В самом центре адского царства восседает Сатана, к которому допущены только самые выдающиеся из обреченных на вечные муки. С приближением к Сатане невероятного становится все больше, а сам он – самая невероятная невероятность. Он – полное ничто, абсолютная антитеза существованию, но при этом непрерывно меняется.
По причине моих философских заслуг мне рано предоставили аудиенцию у князя тьмы. Я читал о Сатане как о der Geist der stets verneint, Духе Отрицания. Но, очутившись рядом с ним, испытал потрясение: у Сатаны оказался не только отрицательный ум, но и отрицательное тело. Тело Сатаны – это фактически абсолютный вакуум, где нет ни частиц материи, ни частиц света. Его пустота обеспечивается кульминацией невероятности: при приближении частицы к пространству вокруг него она случайно сталкивается с другой частицей, не пропускающей ее в область пустоты. Область пустоты, куда не проникает свет, совершенно черна – не более-менее черна, как предметы, которым мы небрежно присваиваем это определение, а черна совершенно, полностью, бесконечно. У нее есть форма – та, которой мы по привычке наделяем Сатану: рога, копыта, хвост и прочее. Остальной ад полон сумрачного пламени, и на этом фоне Сатана выглядит ужасающе величественно. Он не неподвижен, наоборот, составляющая его пустота непрерывно колышется. Когда его что-то раздражает, он, как обозленный кот, дергает хвостом. Порой он делает рывок и захватывает новые пространства. Перед рывком он облачается в сияющие белые доспехи, полностью скрывающие пустоту у него внутри. Неприкрытыми остаются только его глаза, мечущие молнии пустоты туда, куда простираются его завоевательные намерения. Там, где они находят отрицание, запрет, культ бездействия, они погружаются внутрь тех, кто готов его принять. Всякое отрицание исходит от него и возвращается с уловом захваченных фрустраций. Захваченные фрустрации становятся его частью, он раздувается от них так, что грозит заполнить собой всю вселенную. Любой моралист, чья мораль состоит из "нет", любой робкий человек, "не смеющий и призывающий подождать, пока он посмеет", любой тиран, принуждающий своих подданных жить в страхе, становится со временем частью Сатаны.

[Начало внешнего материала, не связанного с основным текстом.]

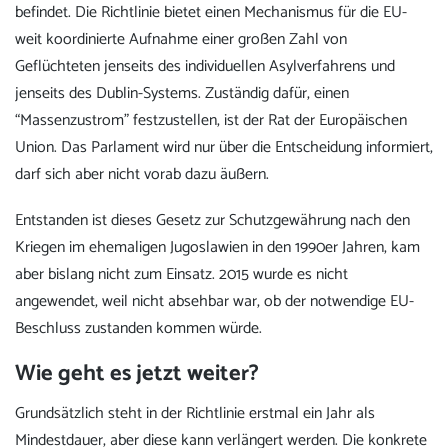
befindet. Die Richtlinie bietet einen Mechanismus für die EU-
weit koordinierte Aufnahme einer großen Zahl von
Geflüchteten jenseits des individuellen Asylverfahrens und
jenseits des Dublin-Systems. Zuständig dafür, einen
“Massenzustrom” festzustellen, ist der Rat der Europäischen
Union. Das Parlament wird nur über die Entscheidung informiert,
darf sich aber nicht vorab dazu äußern.
Entstanden ist dieses Gesetz zur Schutzgewährung nach den
Kriegen im ehemaligen Jugoslawien in den 1990er Jahren, kam
aber bislang nicht zum Einsatz. 2015 wurde es nicht
angewendet, weil nicht absehbar war, ob der notwendige EU-
Beschluss zustanden kommen würde.
Wie geht es jetzt weiter?
Grundsätzlich steht in der Richtlinie erstmal ein Jahr als
Mindestdauer, aber diese kann verlängert werden. Die konkrete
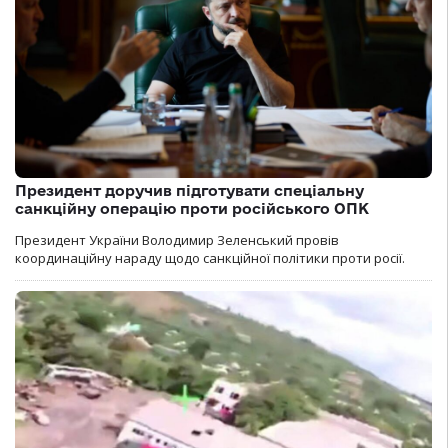
Президент доручив підготувати спеціальну
санкційну операцію проти російського ОПК
Президент України Володимир Зеленський провів
координаційну нараду щодо санкційної політики проти росії.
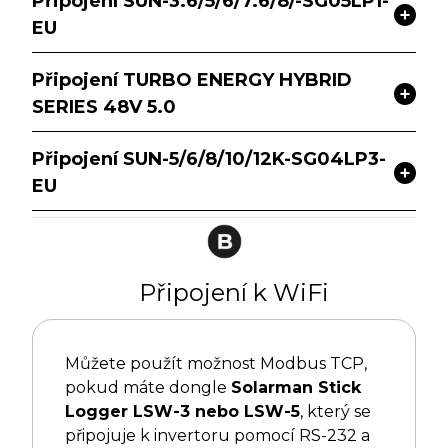
Připojení SUN-3.6/5/6/7.6/8/-SG05LP1-
EU
Připojení TURBO ENERGY HYBRID
SERIES 48V 5.0
Připojení SUN-5/6/8/10/12K-SG04LP3-
EU
Připojení k WiFi
Můžete použít možnost Modbus TCP,
pokud máte dongle
Solarman Stick
Logger LSW-3 nebo LSW-5
, který se
připojuje k invertoru pomocí RS-232 a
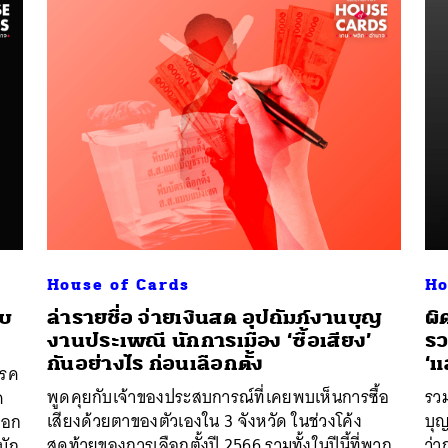
นหา
SHARE
TWEET
LINE
EMAIL
House of Cards
Ho
ับ
ล่ารายชื่อ จ่ายเงินสด อุปถัมภ์งานบุญ
ผิ
งานประเพณี นักการเมือง ‘ซื้อเสียง’
รว
กันอย่างไร ก่อนเลือกตั้ง
‘แ
รรค
พูดคุยกับเจ้าของประสบการณ์ที่เคยพบเห็นการซื้อ
รว
ค
เสียงด้วยตาของตัวเองใน 3 จังหวัด ในช่วงโค้ง
บุ
บอก
สุดท้ายของการเลือกตั้งปี 2566 รวมทั้งในปีนี้ที่พวก
ว่า
นัก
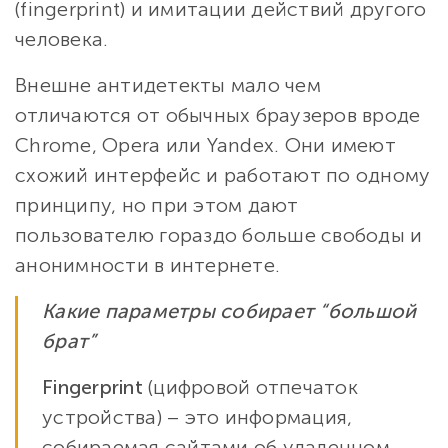
(fingerprint) и имитации действий другого
человека.
Внешне антидетекты мало чем
отличаются от обычных браузеров вроде
Chrome, Opera или Yandex. Они имеют
схожий интерфейс и работают по одному
принципу, но при этом дают
пользователю гораздо больше свободы и
анонимности в интернете.
Какие параметры собирает “большой
брат”
Fingerprint
(цифровой отпечаток
устройства) – это информация,
собираемая сайтами об удаленном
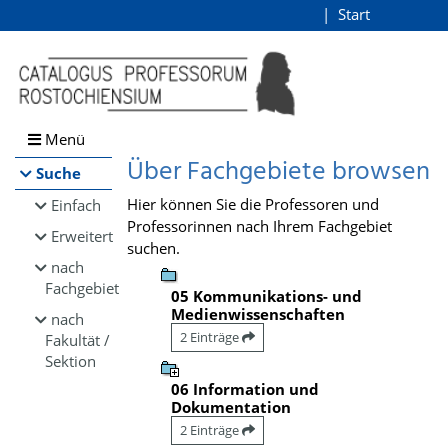
Browsen
Start
Login
direkt zum Inhalt
Menü
Über Fachgebiete browsen
Suche
Hier können Sie die Professoren und
Einfach
Professorinnen nach Ihrem Fachgebiet
Erweitert
suchen.
nach
Fachgebiet
05 Kommunikations- und
Medienwissenschaften
nach
2 Einträge
Fakultät /
Sektion
06 Information und
Dokumentation
2 Einträge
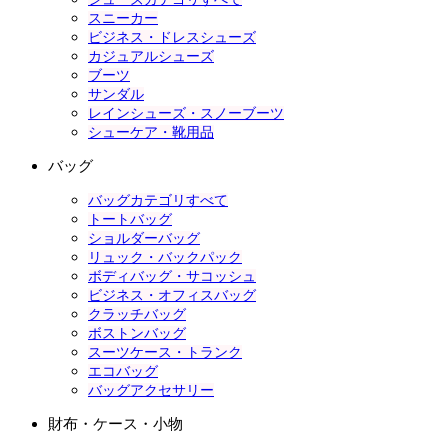
スニーカー
ビジネス・ドレスシューズ
カジュアルシューズ
ブーツ
サンダル
レインシューズ・スノーブーツ
シューケア・靴用品
バッグ
バッグカテゴリすべて
トートバッグ
ショルダーバッグ
リュック・バックパック
ボディバッグ・サコッシュ
ビジネス・オフィスバッグ
クラッチバッグ
ボストンバッグ
スーツケース・トランク
エコバッグ
バッグアクセサリー
財布・ケース・小物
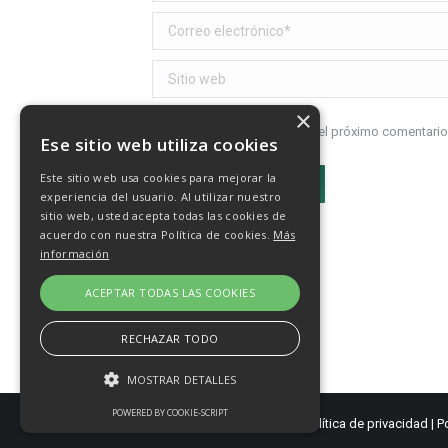
Correo electrónico *
Sitio web
×
Recuerda mis datos para el próximo comentario
Ese sitio web utiliza cookies
Este sitio web usa cookies para mejorar la
Publicar comentario
experiencia del usuario. Al utilizar nuestro
sitio web, usted acepta todas las cookies de
acuerdo con nuestra Política de cookies.
Más
información
ACEPTAR TODAS LAS COOKIES
RECHAZAR TODO
MOSTRAR DETALLES
POWERED BY COOKIE-SCRIPT
Caminantes de Aguere - 2003 - 2026 |
Política de privacidad
|
P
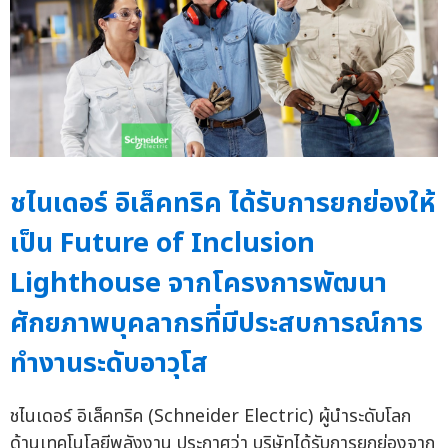
ชไนเดอร์ อิเล็คทริค ได้รับการยกย่องให้
เป็น Future of Inclusion
Lighthouse จากโครงการพัฒนา
ศักยภาพบุคลากรที่มีประสบการณ์การ
ทำงานระดับอาวุโส
ชไนเดอร์ อิเล็คทริค (Schneider Electric) ผู้นำระดับโลก
ด้านเทคโนโลยีพลังงาน ประกาศว่า บริษัทได้รับการยกย่องจาก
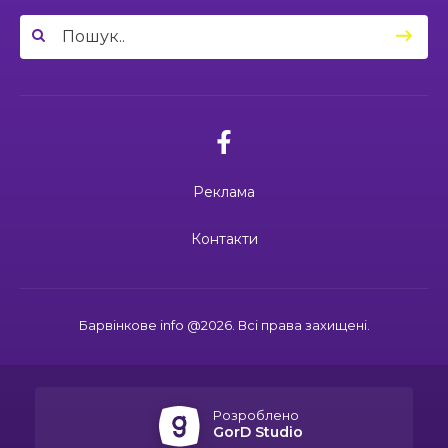
23 чер
липня вшановуємо пам’ять Миколи
Сохи та Олександра Ковальова
04:27
Дмитро ГОРБЕНКО: календар його життя
зупинився на цифрі 24
21 чер
02.07.2026
10:00
Ювілейний рік — нові можливості: 22 педагоги
Поки звучить материнська молитва,
Барвінківського ліцею №1 пройшли фахове
живе пам’ять
18 чер
навчання
Реклама
19:37
Safe Steps: від партнерства до відновлення
та інновацій у сфері протимінної діяльності
16 чер
27.06.2026
Контакти
27 червня Миколі Кравченку мало б
виповнитися 29. Пам’ятаємо Героя
19:24
Ініціатива, що змінює простір і життя
16 чер
Барвінкове info @2026. Всі права захищені.
15:33
Воїн із молитвою в серці: пам’яті Олександра
21.06.2026
КУШНІРА
15 чер
Дмитро ГОРБЕНКО: календар його
життя зупинився на цифрі 24
Розроблено
12:24
Спільними зусиллями заради дітей: у
GorD Studio
Барвінковому створили сучасний творчий
13 чер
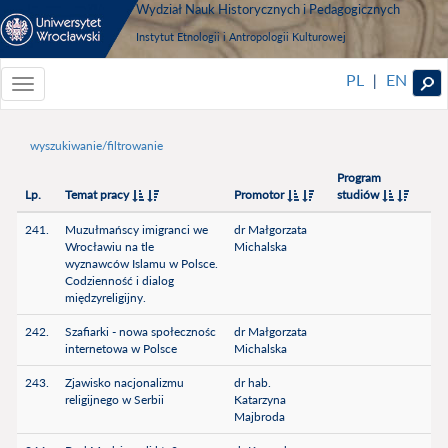
Wydział Nauk Historycznych i Pedagogicznych
Instytut Etnologii i Antropologii Kulturowej
PL
EN
|
Toggle
navigationToggle
navigation
wyszukiwanie/filtrowanie
Program
Lp.
Temat pracy
Promotor
studiów
241.
Muzułmańscy imigranci we
dr Małgorzata
Wrocławiu na tle
Michalska
wyznawców Islamu w Polsce.
Codzienność i dialog
międzyreligijny.
242.
Szafiarki - nowa społecznośc
dr Małgorzata
internetowa w Polsce
Michalska
243.
Zjawisko nacjonalizmu
dr hab.
religijnego w Serbii
Katarzyna
Majbroda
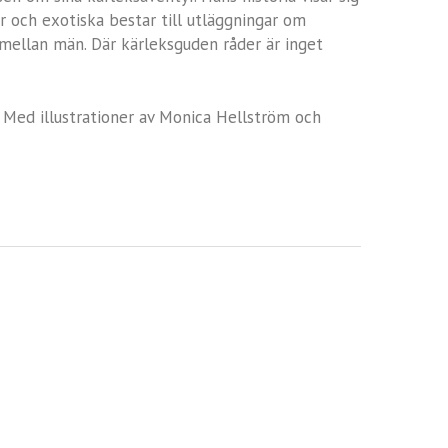
 och exotiska bestar till utläggningar om
mellan män. Där kärleksguden råder är inget
. Med illustrationer av Monica Hellström och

Он окружен хором философов-подхалимов, заменивших пантеизм дьяволопоклонничеством. Они утверждают, что существование – это одна видимость, а единственная истинная реальность – небытие. Они надеются рано или поздно доказать небытие видимости, и тогда то, что мы принимаем сейчас за существование, окажется всего лишь чуждой частью дьявольской сущности. При всей утонченности этих метафизиков я не мог с ними согласиться. В земной жизни я привык сопротивляться тиранической власти, и эта привычка сохранилась у меня в аду. Я вступил в спор с подхалимами-метафизиками.
– Ваши речи абсурдны! – заявил я. – Вы утверждаете, что реально одно небытие. Что эта черная дыра, которой вы поклоняетесь, существует. Вы пытаетесь убедить меня в бытии небытия. Но этот постулат вопиет о внутреннем противоречии, и, как ни горяч адский огонь, я никогда не предам логику настолько, чтобы принять противоречие.